Ein kleines Känguru macht Freudensprünge in meinem Bauch. Ich werde noch nicht nach Sibirien geschickt!

„Und wenn etwas ist, Anne, rufst du mich an. Sollte ich feststellen, dass du damit zögerst, meine Handynummer zu wählen, dann …“ Er stoppt, beugt sich herunter zu mir, greift im Nacken in meine Haare, zieht meinen Kopf nach hinten und blockt gleichzeitig mit seinem Körper den meinen, so das ich mich nicht bewegen kann. Sein Gewicht presst meinen wunden Rücken gegen die Stuhllehne. „Nein, wenn ich jetzt sage, ich werde dich dafür bestrafen, dann wirst du nicht anrufen, nur um dem kleinen Teufelchen in dir nachzugeben. Ich weiß etwas anderes. Wenn du stur bleibst, werde ich dir heute Abend die Peitsche in die Hand drücken.“ „Na, das sind doch verlockende Aussichten,“ gelingt es mir zu sagen, während ein unterdrücktes Lachen mich schüttelt. Seine Augen bohren sich in meine. „Falls du aber tust, worum ich dich bitte, dann werde ich dich heute Abend schlagen. Ich habe eine unbändige Lust darauf, und ich hoffe sehr, du wirst mich nicht enttäuschen.“

Mir wird ganz anders. Das Känguru trampelt jetzt auf meinem Venushügel herum, und auf einmal ist es auch viel größer und schwerer geworden.

***

Das Mittagessen ist eine ziemlich hektische Angelegenheit. Mondheim ist mit den Gedanken bereits bei seiner Besprechung, und ich bin bei meiner mit Lange.

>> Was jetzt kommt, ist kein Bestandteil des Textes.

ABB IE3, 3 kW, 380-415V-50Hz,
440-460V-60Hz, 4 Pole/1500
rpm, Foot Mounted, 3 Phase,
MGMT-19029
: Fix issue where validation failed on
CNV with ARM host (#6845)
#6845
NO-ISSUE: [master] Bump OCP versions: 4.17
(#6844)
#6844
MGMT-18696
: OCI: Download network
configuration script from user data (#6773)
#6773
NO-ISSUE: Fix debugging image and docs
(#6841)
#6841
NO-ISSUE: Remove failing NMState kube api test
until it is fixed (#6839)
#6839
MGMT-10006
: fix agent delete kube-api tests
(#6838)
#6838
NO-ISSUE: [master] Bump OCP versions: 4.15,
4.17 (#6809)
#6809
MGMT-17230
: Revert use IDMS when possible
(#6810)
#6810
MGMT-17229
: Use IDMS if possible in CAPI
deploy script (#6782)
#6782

Die Hoffmann sitzt mit am Tisch. Das gefällt mir zwar einerseits, aber zur Auflockerung trägt es nicht unbedingt viel bei.

Als Mondheim weg ist, kommt es mir vor, als sei die Sonne verschwunden, und ich fühle mich wie ein unerwünschter Fremder in der kalten Höhle eines Schneeberges. Ich arbeite noch ein wenig, aber es will nicht so recht klappen mit der Konzentration.

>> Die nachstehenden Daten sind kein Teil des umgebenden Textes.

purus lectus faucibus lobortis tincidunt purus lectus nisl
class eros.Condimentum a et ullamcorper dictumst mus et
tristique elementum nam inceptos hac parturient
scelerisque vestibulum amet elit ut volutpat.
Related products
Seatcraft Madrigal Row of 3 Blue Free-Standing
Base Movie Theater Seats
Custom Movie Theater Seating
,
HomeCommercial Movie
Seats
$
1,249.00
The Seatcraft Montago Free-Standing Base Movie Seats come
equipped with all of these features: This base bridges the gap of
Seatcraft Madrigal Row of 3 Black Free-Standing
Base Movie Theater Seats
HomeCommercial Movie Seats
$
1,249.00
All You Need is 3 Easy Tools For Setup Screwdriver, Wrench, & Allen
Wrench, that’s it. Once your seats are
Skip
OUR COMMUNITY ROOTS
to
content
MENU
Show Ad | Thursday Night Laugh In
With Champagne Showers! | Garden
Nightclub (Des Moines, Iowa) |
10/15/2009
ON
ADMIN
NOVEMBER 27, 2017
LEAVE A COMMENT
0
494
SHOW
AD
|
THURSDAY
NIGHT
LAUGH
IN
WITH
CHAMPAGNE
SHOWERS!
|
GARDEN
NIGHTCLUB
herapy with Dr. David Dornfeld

Eine Krankheit vieler moderner Männer hat Mondheim ganz eindeutig nicht – Angst vor einer Bindung. Weit aufgemacht hat er für mich, und ich bin hineingestürzt in die Öffnung. Nun falle ich, falle, und falle immer tiefer hinein in ihn.

Brauche ich einen Fallschirm?

Nein, ich glaube nicht. Noch habe ich ihn umgeschnallt, und die Reißleine liegt in meiner Hand. Aber ich werde sie nicht ziehen.

Sein Pullover, den er vorhin gegen ein Hemd getauscht hat, liegt noch auf dem Sofa. Die Versuchung ist einfach zu stark. Ich hole ihn mir, vergrabe mein Gesicht darin. Vor einer halben Stunde noch haben diese leichten Strickmaschen seine Haut berührt, und es riecht so sehr nach ihm, mir wird ganz wehmütig zumute..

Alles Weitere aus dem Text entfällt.